◆ What you have to do ◆
When you reach the line that contains "29: (707, 129, 0.29)" in the data below, start reproducing lines exactly, and stop after the line that contains "40: (775, 222, 0.34)".

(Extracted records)
*** Begin section ***

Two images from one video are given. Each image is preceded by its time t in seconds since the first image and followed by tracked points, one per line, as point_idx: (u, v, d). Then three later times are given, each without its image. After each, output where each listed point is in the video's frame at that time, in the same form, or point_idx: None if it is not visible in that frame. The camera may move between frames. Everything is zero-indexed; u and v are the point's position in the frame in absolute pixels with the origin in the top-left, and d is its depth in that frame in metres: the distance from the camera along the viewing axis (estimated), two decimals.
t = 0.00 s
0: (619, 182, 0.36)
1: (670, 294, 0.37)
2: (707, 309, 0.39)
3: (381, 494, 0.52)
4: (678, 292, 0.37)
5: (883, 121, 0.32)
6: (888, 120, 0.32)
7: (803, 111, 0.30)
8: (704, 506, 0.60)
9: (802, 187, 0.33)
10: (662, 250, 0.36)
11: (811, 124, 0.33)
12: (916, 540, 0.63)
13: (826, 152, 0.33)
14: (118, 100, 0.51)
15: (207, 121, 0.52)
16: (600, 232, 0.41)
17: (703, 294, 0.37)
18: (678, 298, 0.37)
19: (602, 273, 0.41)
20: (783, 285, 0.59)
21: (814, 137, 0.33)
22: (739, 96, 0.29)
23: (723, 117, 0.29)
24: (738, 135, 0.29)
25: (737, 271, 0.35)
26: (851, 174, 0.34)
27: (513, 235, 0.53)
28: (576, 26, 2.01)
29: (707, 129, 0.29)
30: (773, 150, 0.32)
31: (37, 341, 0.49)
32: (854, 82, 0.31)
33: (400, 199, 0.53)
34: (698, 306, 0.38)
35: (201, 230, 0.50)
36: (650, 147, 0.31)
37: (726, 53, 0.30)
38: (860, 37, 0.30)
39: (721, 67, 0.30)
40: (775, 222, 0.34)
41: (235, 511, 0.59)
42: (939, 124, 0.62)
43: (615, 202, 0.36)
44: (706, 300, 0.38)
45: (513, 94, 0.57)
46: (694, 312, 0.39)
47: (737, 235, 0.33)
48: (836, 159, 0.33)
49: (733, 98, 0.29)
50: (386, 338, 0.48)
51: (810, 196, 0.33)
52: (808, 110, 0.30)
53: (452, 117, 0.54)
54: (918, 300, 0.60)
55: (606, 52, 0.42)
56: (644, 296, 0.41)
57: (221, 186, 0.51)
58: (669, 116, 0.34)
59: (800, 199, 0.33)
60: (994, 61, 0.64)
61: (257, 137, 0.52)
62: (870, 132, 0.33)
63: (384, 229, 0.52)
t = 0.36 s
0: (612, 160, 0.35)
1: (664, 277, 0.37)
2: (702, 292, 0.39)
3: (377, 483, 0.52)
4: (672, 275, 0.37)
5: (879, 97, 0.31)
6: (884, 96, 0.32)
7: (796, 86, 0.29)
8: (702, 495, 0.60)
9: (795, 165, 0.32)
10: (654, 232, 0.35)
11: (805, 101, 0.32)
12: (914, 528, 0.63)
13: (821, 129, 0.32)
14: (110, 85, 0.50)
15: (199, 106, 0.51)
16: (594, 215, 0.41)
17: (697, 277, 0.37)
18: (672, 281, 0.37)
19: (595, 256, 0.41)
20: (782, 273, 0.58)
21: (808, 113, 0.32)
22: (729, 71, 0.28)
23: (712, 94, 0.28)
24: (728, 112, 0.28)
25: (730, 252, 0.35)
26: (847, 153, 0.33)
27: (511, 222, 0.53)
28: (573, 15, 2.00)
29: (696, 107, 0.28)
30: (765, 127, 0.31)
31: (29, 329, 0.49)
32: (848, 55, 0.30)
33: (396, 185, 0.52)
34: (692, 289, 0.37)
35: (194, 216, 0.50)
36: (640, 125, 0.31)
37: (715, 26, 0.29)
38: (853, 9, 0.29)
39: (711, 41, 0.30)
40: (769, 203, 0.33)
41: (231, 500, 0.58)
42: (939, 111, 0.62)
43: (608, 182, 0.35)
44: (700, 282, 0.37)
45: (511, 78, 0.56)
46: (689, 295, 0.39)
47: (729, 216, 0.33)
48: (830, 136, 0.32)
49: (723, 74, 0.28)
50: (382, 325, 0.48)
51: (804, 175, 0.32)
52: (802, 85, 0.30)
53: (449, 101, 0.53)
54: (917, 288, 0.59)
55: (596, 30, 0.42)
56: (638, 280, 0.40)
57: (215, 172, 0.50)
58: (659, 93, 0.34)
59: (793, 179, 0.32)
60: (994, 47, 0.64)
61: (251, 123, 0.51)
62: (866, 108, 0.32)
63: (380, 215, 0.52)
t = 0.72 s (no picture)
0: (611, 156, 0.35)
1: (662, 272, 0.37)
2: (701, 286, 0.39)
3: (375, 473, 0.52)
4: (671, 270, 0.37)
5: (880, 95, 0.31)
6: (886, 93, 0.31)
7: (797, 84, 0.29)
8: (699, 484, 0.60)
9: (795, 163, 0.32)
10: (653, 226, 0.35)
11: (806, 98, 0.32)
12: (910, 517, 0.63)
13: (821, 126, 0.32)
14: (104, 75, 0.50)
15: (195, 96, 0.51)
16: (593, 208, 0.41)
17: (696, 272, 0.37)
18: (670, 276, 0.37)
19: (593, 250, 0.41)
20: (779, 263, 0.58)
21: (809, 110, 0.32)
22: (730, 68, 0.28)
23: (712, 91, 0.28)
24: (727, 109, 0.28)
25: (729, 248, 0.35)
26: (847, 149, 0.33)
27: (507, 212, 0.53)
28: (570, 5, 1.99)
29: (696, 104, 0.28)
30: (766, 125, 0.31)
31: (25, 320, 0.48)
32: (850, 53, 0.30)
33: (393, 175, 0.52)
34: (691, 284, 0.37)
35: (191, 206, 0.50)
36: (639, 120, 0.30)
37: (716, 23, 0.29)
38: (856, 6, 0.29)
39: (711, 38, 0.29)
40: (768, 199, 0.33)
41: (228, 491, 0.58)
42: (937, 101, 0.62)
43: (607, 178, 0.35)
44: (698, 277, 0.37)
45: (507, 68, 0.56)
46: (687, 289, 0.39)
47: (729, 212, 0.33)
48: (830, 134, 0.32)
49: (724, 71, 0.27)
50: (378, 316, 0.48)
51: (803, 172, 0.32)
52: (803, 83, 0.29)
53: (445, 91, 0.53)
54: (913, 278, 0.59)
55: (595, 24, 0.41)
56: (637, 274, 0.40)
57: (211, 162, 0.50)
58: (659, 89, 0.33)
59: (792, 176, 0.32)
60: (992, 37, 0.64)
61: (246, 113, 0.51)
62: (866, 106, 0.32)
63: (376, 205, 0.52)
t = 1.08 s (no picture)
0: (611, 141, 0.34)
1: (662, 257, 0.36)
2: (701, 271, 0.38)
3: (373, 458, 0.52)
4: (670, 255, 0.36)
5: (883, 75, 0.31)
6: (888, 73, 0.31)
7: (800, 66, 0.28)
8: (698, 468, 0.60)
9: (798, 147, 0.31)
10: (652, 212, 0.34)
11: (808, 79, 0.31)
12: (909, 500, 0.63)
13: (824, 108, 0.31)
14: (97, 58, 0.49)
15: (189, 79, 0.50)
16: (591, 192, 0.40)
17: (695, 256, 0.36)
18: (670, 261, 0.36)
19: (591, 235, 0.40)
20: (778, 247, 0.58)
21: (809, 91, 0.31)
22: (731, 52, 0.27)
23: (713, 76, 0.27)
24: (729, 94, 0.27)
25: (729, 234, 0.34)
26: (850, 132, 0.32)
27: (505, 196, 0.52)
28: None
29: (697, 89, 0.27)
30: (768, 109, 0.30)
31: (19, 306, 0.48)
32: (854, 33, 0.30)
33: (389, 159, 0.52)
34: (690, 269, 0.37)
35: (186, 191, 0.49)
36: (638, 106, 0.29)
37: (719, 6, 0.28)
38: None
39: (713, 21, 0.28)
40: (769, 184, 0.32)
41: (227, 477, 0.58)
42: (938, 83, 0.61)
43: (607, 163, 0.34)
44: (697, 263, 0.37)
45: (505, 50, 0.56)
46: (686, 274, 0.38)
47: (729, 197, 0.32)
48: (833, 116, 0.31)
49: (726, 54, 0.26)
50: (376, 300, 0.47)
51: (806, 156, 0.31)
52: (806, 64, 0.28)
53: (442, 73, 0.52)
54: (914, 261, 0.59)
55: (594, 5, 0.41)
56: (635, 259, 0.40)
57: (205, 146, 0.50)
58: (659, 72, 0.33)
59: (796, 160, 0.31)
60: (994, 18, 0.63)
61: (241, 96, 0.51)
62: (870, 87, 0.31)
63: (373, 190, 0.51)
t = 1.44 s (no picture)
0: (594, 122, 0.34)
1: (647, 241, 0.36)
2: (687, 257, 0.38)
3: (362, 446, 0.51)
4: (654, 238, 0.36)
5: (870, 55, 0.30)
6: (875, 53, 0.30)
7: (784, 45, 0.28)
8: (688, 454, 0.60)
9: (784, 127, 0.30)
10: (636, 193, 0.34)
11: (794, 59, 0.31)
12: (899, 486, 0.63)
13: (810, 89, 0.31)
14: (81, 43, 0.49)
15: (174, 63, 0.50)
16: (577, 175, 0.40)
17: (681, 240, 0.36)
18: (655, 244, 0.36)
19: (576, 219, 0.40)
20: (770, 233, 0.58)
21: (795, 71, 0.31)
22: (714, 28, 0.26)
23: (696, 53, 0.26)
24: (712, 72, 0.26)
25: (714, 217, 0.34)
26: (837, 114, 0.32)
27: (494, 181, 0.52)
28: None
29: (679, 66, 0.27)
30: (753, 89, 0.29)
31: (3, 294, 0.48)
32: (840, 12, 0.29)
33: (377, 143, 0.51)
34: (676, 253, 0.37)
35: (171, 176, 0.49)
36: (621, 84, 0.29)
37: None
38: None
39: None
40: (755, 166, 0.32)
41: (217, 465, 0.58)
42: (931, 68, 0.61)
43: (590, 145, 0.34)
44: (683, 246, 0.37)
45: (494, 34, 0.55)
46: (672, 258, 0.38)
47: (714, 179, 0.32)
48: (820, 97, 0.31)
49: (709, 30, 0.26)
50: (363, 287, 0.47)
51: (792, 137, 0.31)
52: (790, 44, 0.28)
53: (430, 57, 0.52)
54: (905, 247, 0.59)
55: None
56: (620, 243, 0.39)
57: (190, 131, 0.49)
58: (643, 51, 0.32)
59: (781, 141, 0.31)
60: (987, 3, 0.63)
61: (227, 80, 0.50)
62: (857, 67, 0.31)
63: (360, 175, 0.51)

*** End section ***

◆ Output of the task ◆
29: (707, 129, 0.29)
30: (773, 150, 0.32)
31: (37, 341, 0.49)
32: (854, 82, 0.31)
33: (400, 199, 0.53)
34: (698, 306, 0.38)
35: (201, 230, 0.50)
36: (650, 147, 0.31)
37: (726, 53, 0.30)
38: (860, 37, 0.30)
39: (721, 67, 0.30)
40: (775, 222, 0.34)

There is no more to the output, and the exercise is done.